SOURCE PASSAGE.
Protestant Bias in Arthur McGee's 1987 book, "The Elizabethan Hamlet" (Part 10: Religious Bias in Shakespeare Scholarship)

Arthur McGee’s book, The Elizabethan Hamlet, was first published in 1987, 14 years before Stephen Greenblatt’s Hamlet in Purgatory. The two books could not be more different in their conclusions, although they share the idea that scholarship should be based in part on solid historical research. Greenblatt strives to recover manifestations of Roman Catholic purgatory traditions and their meaningful role, more than merely a means for priests to coerce people to part with their money. McGee does not.

[Images via Yale University Press. Fair use.]

McGee assumes
- that the ghost is a demon in disguise, the official Protestant view.
- that the ghost wore roses on his shoes, perhaps with hairy satyr legs to signal to audiences that he’s from hell, not purgatory.

[Saved data entries]

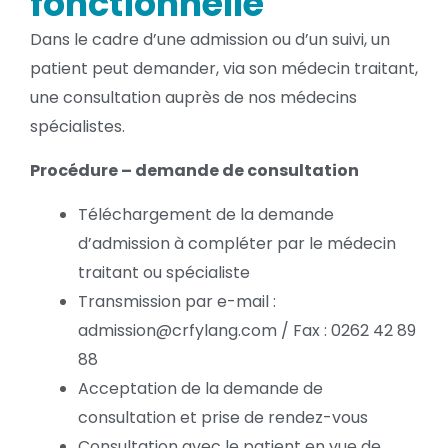
fonctionnelle
Dans le cadre d’une admission ou d’un suivi, un
patient peut demander, via son médecin traitant,
une consultation auprès de nos médecins
spécialistes.
Procédure – demande de consultation
Téléchargement de la demande
d’admission à compléter par le médecin
traitant ou spécialiste
Transmission par e-mail :
admission@crfylang.com / Fax : 0262 42 89
88
Acceptation de la demande de
consultation et prise de rendez-vous
Consultation avec le patient en vue de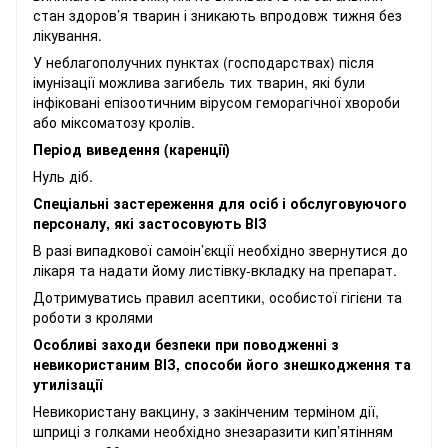
стан здоров’я тварин і зникають впродовж тижня без
лікування.
У неблагополучних пунктах (господарствах) після
імунізації можлива загибель тих тварин, які були
інфіковані епізоотичним вірусом геморагічної хвороби
або міксоматозу кролів.
Період виведення (каренції)
Нуль діб.
Спеціальні застереження для осіб і обслуговуючого
персоналу, які застосовують ВІЗ
В разі випадкової самоін’єкції необхідно звернутися до
лікаря та надати йому листівку-вкладку на препарат.
Дотримуватись правил асептики, особистої гігієни та
роботи з кролями
Особливі заходи безпеки при поводженні з
невикористаним ВІЗ, способи його знешкодження та
утилізації
Невикористану вакцину, з закінченим терміном дії,
шприці з голками необхідно знезаразити кип’ятінням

THINGS TO DO.
1. List every person and organization named in the piece on McGee's book.
2. In the piece on McGee's book, what purpose would hairy satyr legs on the ghost serve?

REPLIES.
1. Arthur McGee, Stephen Greenblatt, Shakespeare, Yale University Press

2. They would signal to audiences that the ghost comes from hell, not purgatory. This fits McGee's assumption that the ghost is a demon in disguise, which was the official Protestant view.